Bitch”—even as their parents swell with pride that their girls aren’t shirking their duty to king and country. Praised by the chicago sun-times for its “furious, funny, indignant power” and winner of the Prix Severigne in France as “the novel most calculated to promote international peace, ” this story offers a rare, bitter, and undeniably feminist look at war and its effects on all those who take part.

Taking the guise of an autobiography by Smith—a pseudonym for Evadne Price—Not So Quiet .  .  . Is a compelling counterpoint to Erich Maria Remarque’s All Quiet on the Western Front. A bittersweet feminist antiwar novel .  .  .


The Missing of the Somme

Through visits to battlefields and memorials, Geoff Dyer examines the way that photographs and film, poetry and prose determined—sometimes in advance of the events described—the way we would think about and remember the war. With his characteristic originality and insight, Dyer untangles and reconstructs the network of myth and memory that illuminates our understanding of, and relationship to, the Great War.

The missing of the somme is part travelogue, part meditation on remembrance—and completely, unabashedly, unlike any other book about the First World War.


Regeneration

There a brilliant psychiatrist, Dr. He was officially classified "mentally unsound" and sent to Craiglockhart War Hospital. This novel tells what happened as only a novel can. Calls to mind such early moderns as Hemingway and Fitzgerald. Some of the most powerful antiwar literature in modern English fiction.
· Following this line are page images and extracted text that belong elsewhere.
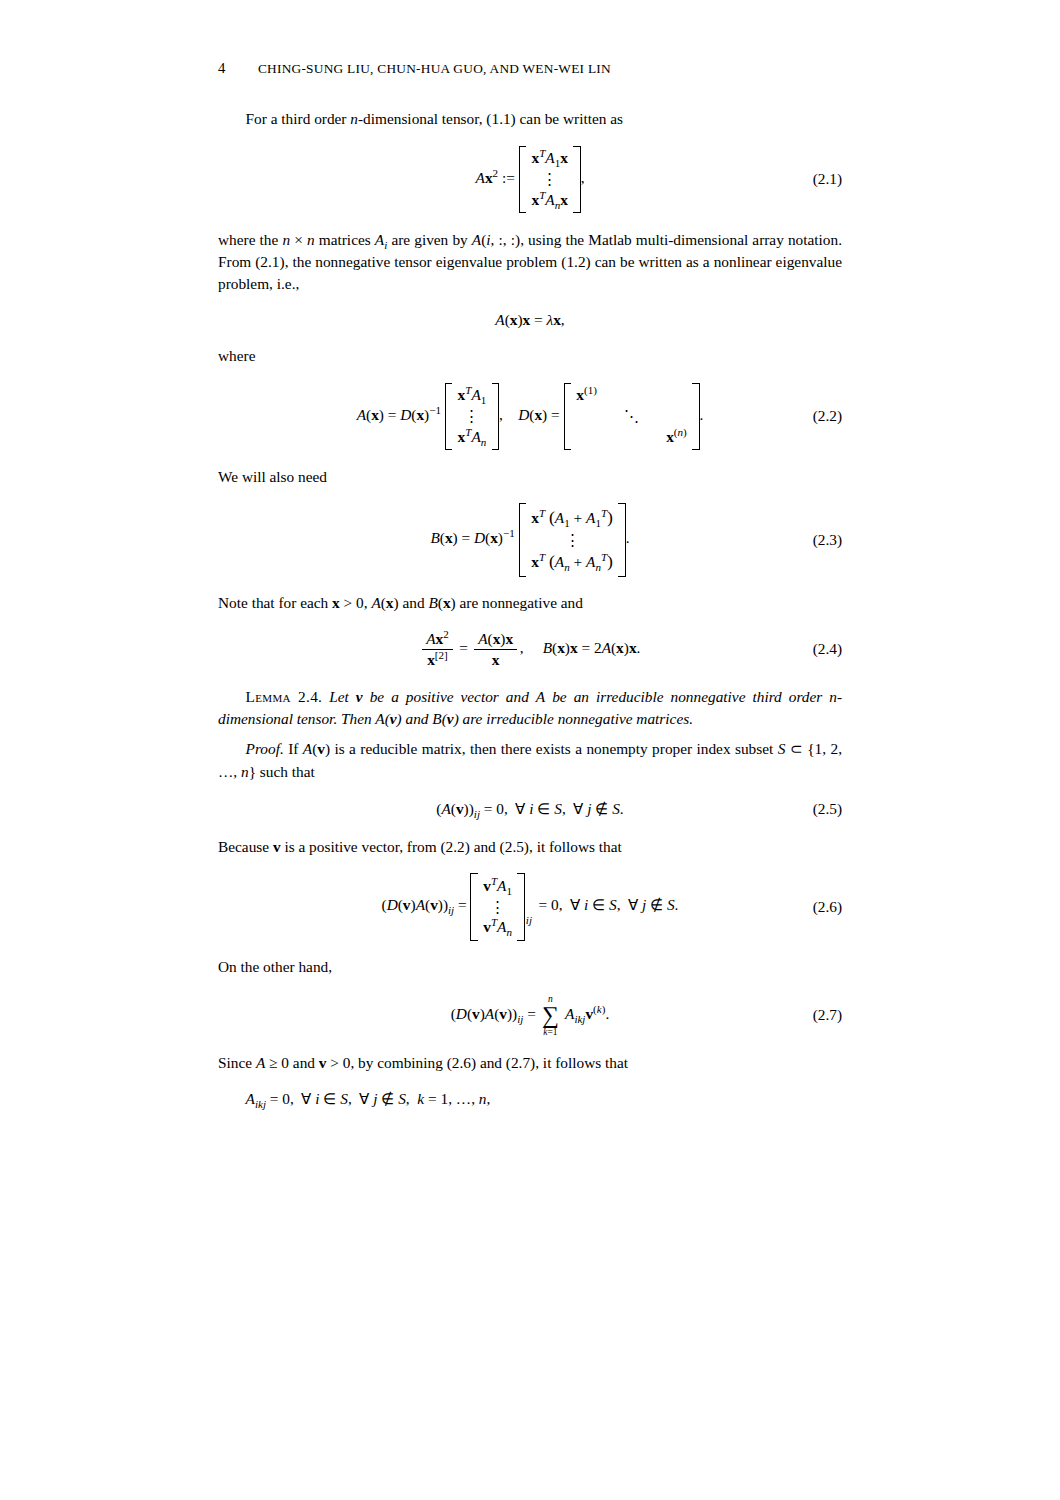4 CHING-SUNG LIU, CHUN-HUA GUO, AND WEN-WEI LIN
For a third order n-dimensional tensor, (1.1) can be written as
Ax2 := xTA1x ⋮ xTAnx , (2.1)
where the n × n matrices Ai are given by A(i, :, :), using the Matlab multi-dimensional array notation. From (2.1), the nonnegative tensor eigenvalue problem (1.2) can be written as a nonlinear eigenvalue problem, i.e.,
A(x)x = λx,
where
A(x) = D(x)−1 xTA1 ⋮ xTAn , D(x) = x(1) ⋱ x(n) . (2.2)
We will also need
B(x) = D(x)−1 xT (A1 + A1T) ⋮ xT (An + AnT) . (2.3)
Note that for each x > 0, A(x) and B(x) are nonnegative and
Ax2 x[2] = A(x)x x , B(x)x = 2A(x)x. (2.4)
Lemma 2.4. Let v be a positive vector and A be an irreducible nonnegative third order n-dimensional tensor. Then A(v) and B(v) are irreducible nonnegative matrices.
Proof. If A(v) is a reducible matrix, then there exists a nonempty proper index subset S ⊂ {1, 2, …, n} such that
(A(v))ij = 0, ∀ i ∈ S, ∀ j ∉ S. (2.5)
Because v is a positive vector, from (2.2) and (2.5), it follows that
(D(v)A(v))ij = vTA1 ⋮ vTAn ij = 0, ∀ i ∈ S, ∀ j ∉ S. (2.6)
On the other hand,
(D(v)A(v))ij = n ∑ k=1 Aikjv(k). (2.7)
Since A ≥ 0 and v > 0, by combining (2.6) and (2.7), it follows that
Aikj = 0, ∀ i ∈ S, ∀ j ∉ S, k = 1, …, n,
The boston globethe first book of the regeneration Trilogy—a Booker Prize nominee and one of Entertainment Weekly’s 100 All-Time Greatest Novels.

In 1917 siegfried sasson, noted poet and decorated war hero, publicly refused to continue serving as a British officer in World War I. It is a story of a battle for a man's mind in which only the reader can decide who is the victor, who the vanquished, and who the victim. One of the most amazing feats of fiction of our time,  Regneration has been hailed by critics across the globe.

More than one hundred years since World War I, this book is as timely and relevant as ever. William rivers, set about restoring Sassoon’s “sanity” and sending him back to the trenches. His reason: the war was a senseless slaughter. It is a war saga in which not a shot is fired.